Individuals may be conceived of as singleton classes. An assertion "P sub Q" states that class P is an immediate subclass of Q. These given relationships are often rendered as directed graphs. The subclass relationship induces a partial order relation corresponding to the relationship "all P are Q" in the square of opposition.

Accordingly, so far, formal ontologies provide only assertions of the form "all P are Q". However, it is our contention that the three other assertion forms in the square of opposition come about implicitly by appropriate, often tacitly assumed default conventions as to be explained. Assume existential import so that all classes are considered non-empty, implying that there is no empty null class.

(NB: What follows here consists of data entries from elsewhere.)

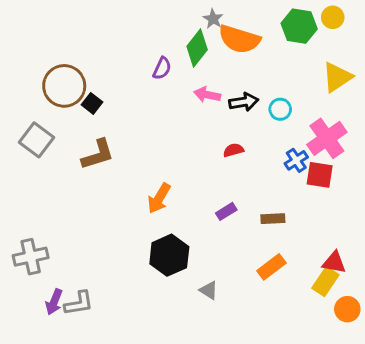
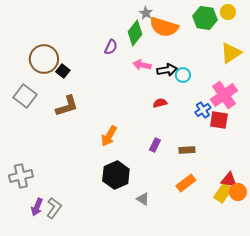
cyan circle: (280, 109) -> (183, 75), moved
purple rectangle: (226, 211) -> (155, 145), turned -32
gray L-shape: (79, 303) -> (54, 208), turned -45
orange circle: (347, 309) -> (238, 192), moved

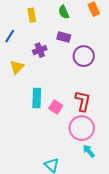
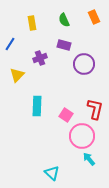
red L-shape: (83, 101) -> (95, 109), moved
pink square: (56, 107) -> (66, 115), moved

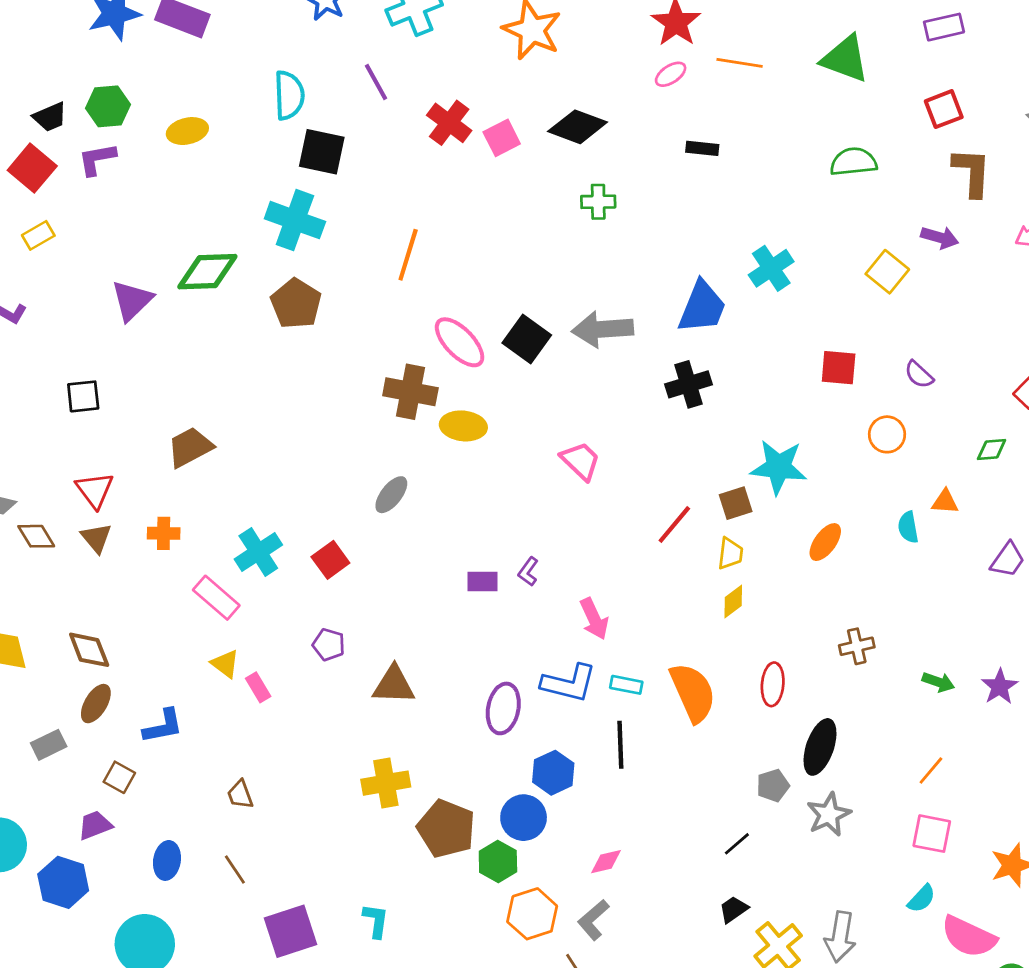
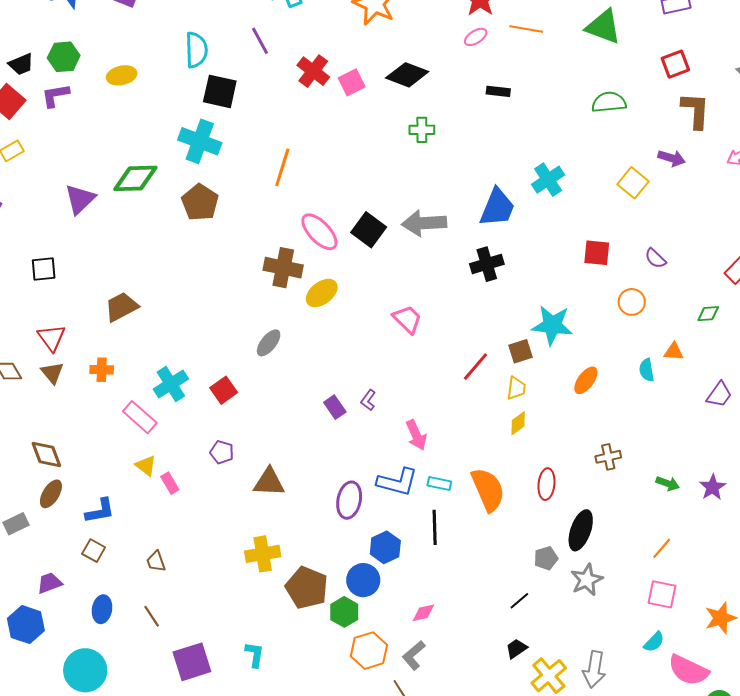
yellow ellipse: (463, 426) -> (322, 293), turned -44
purple rectangle: (483, 582) -> (335, 407), turned 55
brown square: (119, 777) -> (94, 551), moved

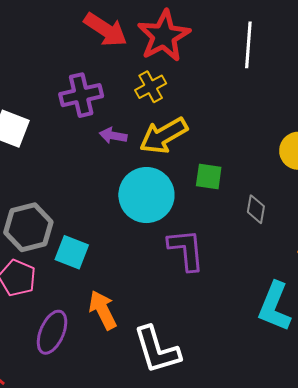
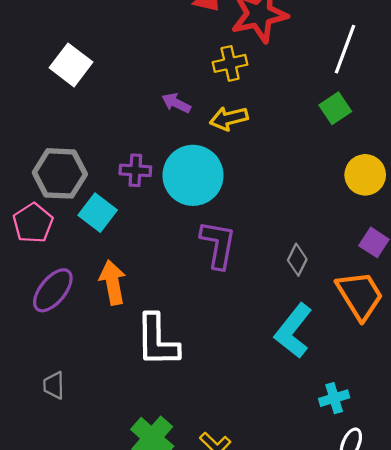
purple cross: (81, 95) -> (135, 170), moved, size x0.7
yellow arrow: (164, 136) -> (229, 118), size x0.7
green square: (209, 177) -> (335, 108), moved, turned 32
gray diamond: (256, 209) -> (297, 260), moved

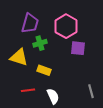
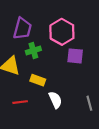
white semicircle: (53, 96) -> (55, 100), moved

Defaults: 1) Overlapping (i.e. non-disjoint) classes, viz. "some P are Q", has at least one common subclass. 2) Dually, classes are disjoint ("no P is Q") if they do not have a common subclass. 3) The assertion form "some P are not Q" is -- analogously to class overlap -- achieved by requiring that there be a subclass of P which is disjoint with Q.

More radically this assertion may be held simply in the case that "all P are Q" does not hold. These default rules are routinely adopted in ontology development without mentioning. Appealing to these conventions, the 4 sentence forms in the square are effectively made at disposal. We discuss a first order metalogical formalization of the 4 sentence forms with classes reified as individual constants elucidating the logical relationships between the sentence forms.

Our formalization appeals to non-provability. Non-provability incurs non-monotonicity, implying that extension of an ontology with additional subclass relationships may call for 86 retraction of derived square of opposition relationships. This reflects the crucial distinction between the closed world assumption (CWA) and the open world assumption (OWA).